WASHINGTON, Oct 21 (Reuters) - The signs of climate change were all over the Arctic this year -- warmer air, less sea ice, melting glaciers -- which probably means this weather-making region will not return to its former, colder state, scientists reported on Thursday.

In an international assessment of the Arctic, scientists from the United States, Canada, Russia, Denmark and other countries said, "Return to previous Arctic conditions is unlikely."

Conditions in the Arctic are important because of their powerful impact on weather in the heavily populated middle latitudes of the Northern Hemisphere.

The heavy snows in the United States, northern Europe and western Asia last winter are linked to higher air temperatures over the Arctic, the scientists found.

"Winter 2009-2010 showed a new connectivity between mid-latitude extreme cold and snowy weather events and changes in the wind patterns of the Arctic, the so-called Warm Arctic-Cold Continents pattern," said the report, issued by the U.S. National Oceanic and Atmospheric Administration (NOAA).

The scientists found evidence of widespread Arctic warming, with surface air temperatures rising above global averages twice as quickly as the rate for lower latitudes, Jackie Richter-Menge of the U.S. Army Cold Regions Research and Engineering Laboratory.

Part of the reason for this is a process called polar amplification. Warming air melts the sun-reflecting white snow and ice of the Arctic, revealing darker, heat-absorbing water or land, spurring the effects of warming. This is further amplified by the action of the round-the-clock sunlight of Arctic summers, Richter-Menge said in a telephone briefing.

SNOWY PARADOX

Normally cold air is "bottled up" in the Arctic during winter months but in late 2009 and early 2010, powerful winds blew cold air from north to south instead of the more typical west to east pattern, said Jim Overland, an oceanographer at NOAA's Pacific Marine Environmental Laboratory in Seattle.

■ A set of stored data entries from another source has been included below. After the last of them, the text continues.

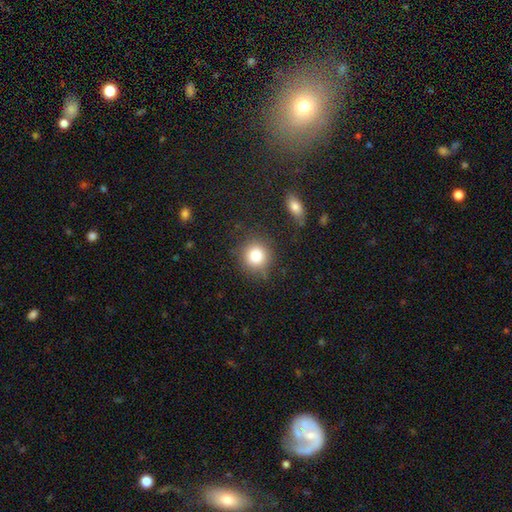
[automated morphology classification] Overall: smooth (83%). How rounded: round (89%). Merging: none (79%).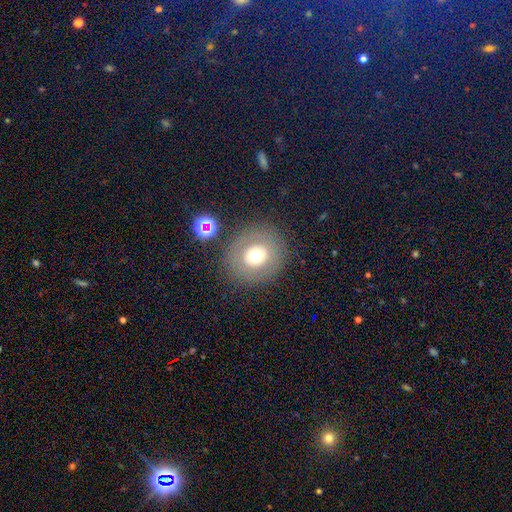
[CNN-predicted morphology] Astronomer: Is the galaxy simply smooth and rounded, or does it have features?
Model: smooth — 61%.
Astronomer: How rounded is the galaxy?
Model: round — 87%.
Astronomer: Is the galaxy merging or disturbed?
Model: none — 83%.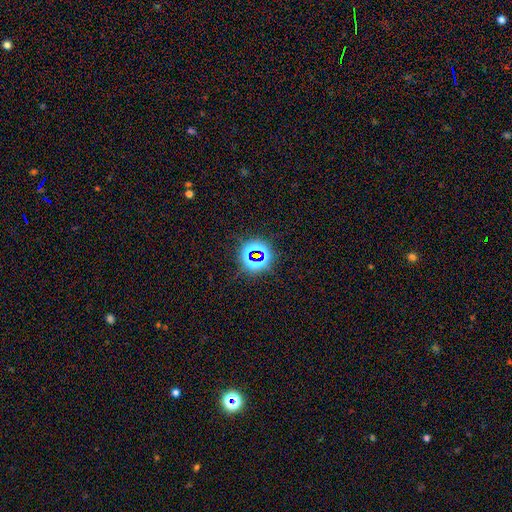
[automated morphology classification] The model was most divided on "smooth or featured": star or artifact: 74%, smooth: 17%, featured or disk: 9%.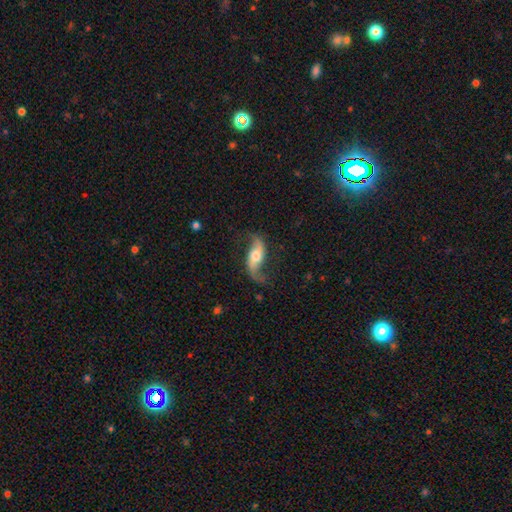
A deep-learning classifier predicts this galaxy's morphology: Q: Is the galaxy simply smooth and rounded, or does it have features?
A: featured or disk — 82%.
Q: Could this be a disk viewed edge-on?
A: no — 91%.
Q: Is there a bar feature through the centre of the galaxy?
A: no — 47%.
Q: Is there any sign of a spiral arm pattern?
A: yes — 95%.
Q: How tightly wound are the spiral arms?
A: loose — 89%.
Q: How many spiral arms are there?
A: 2 — 93%.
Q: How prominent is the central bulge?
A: moderate — 63%.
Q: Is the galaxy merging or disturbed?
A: none — 73%.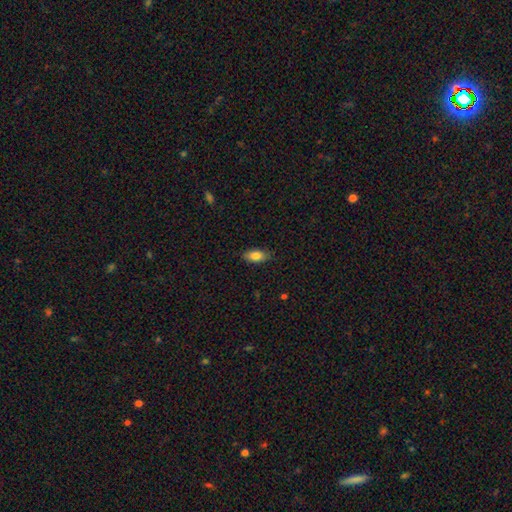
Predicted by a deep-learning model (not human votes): smooth_or_featured: smooth (p=0.82) [alt: featured or disk p=0.10]
how_rounded: in between (p=0.88) [alt: cigar-shaped p=0.08]
merging: none (p=0.84) [alt: minor disturbance p=0.13]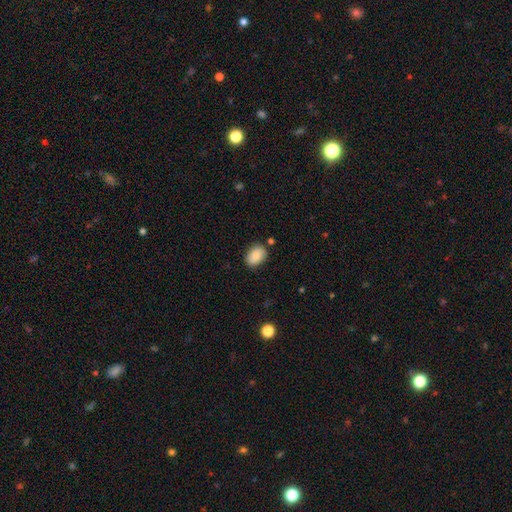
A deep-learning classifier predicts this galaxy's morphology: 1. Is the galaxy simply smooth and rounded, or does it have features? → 86% smooth, 7% star or artifact, 7% featured or disk.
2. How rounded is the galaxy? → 81% in between, 17% round, 1% cigar-shaped.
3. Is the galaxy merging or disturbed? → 77% none, 16% minor disturbance, 3% merger, 3% major disturbance.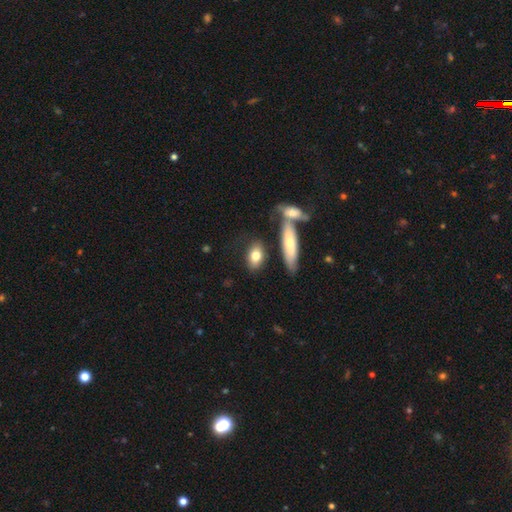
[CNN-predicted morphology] Smooth or featured? smooth (76%)
How rounded? in between (79%)
Merging? none (67%)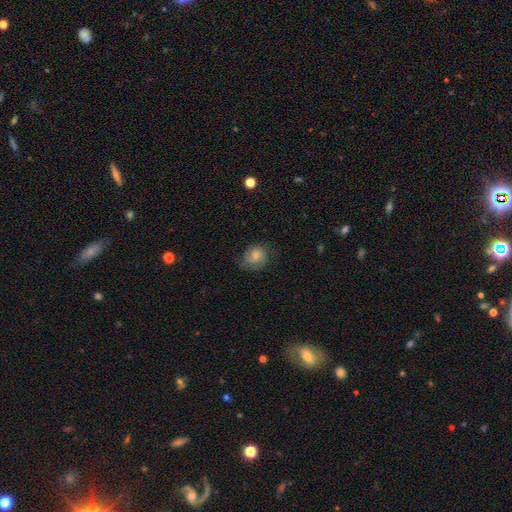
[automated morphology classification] Smooth or featured: featured or disk — 47% (smooth — 45%)
Merging: none — 66% (minor disturbance — 23%)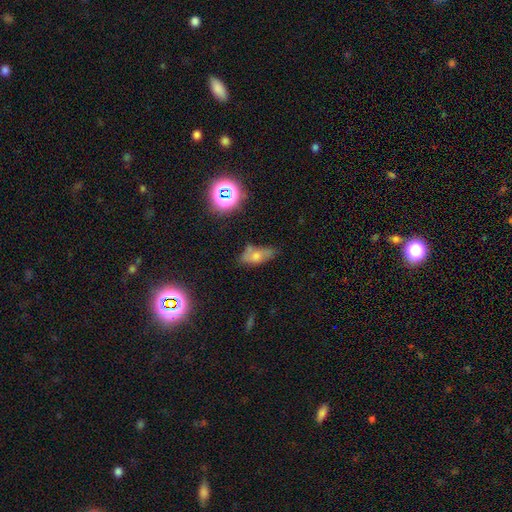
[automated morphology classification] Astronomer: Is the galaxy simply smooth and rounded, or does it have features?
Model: smooth — 57%.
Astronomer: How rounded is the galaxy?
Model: in between — 82%.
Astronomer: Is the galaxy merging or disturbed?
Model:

Overland saw this as a direct link between a warmer Arctic with less sea ice and weather in the middle latitudes, and he suggested it was likely to become more common as Arctic sea ice melts over the next 50 years.

This pattern has occurred only three times in the past 160 years, Overland said at the briefing.

"It's a bit of a paradox where you have overall global warming and warming in the atmosphere (that) actually can create some more of these winter storms," Overland said. "Global warming is not just warming everywhere. ... It creates these complexities."

Records tumbled in Greenland, where 2010 was the warmest year in 138 years in the island's capital city of Nuuk, and four big glaciers lost more than 10 square miles (25.90 sq km) each, said Jason Box of the Byrd Polar Research Center in Ohio.

"There's now really no doubt that glacier ice losses have not just increased but have accelerated," Box said. "Sea level rise projections for the future will again need to be revised upward."

The full report is available on the Internet at http://www.arctic.noaa.gov/reportcard/ .

(Editing by Will Dunham)

Sea ice melting as Arctic temperature rises
Randolph E. Schmid, Associated Press Yahoo News 21 Oct 10;

WASHINGTON – The temperature is rising again in the Arctic, with the sea ice extent dropping to one of the lowest levels on record, climate scientists reported Thursday.

The new Arctic Report Card "tells a story of widespread, continued and even dramatic effects of a warming Arctic," said Jackie Richter-Menge of the Cold Regions Research and Engineering Laboratory, a U.S. Army Corps of Engineers facility in Hanover, N.H.

"This isn't just a climatological effect. It impacts the people that live there," she added.

Atmospheric scientists concerned about global warming focus on the Arctic because that is a region where the effects are expected to be felt first, and that has been the case in recent years.

There was a slowdown in Arctic warming in 2009, but in the first half of 2010 warming has been near a record pace, with monthly readings over 4 degrees Celsius (7.2 Fahrenheit) above normal in northern Canada, according to the report card released Thursday.

Highlighting the immediate consequences of the warming, researchers said last winter's massive snowstorms that struck the Northeast and Mid-Atlantic states were tied to higher Arctic temperatures.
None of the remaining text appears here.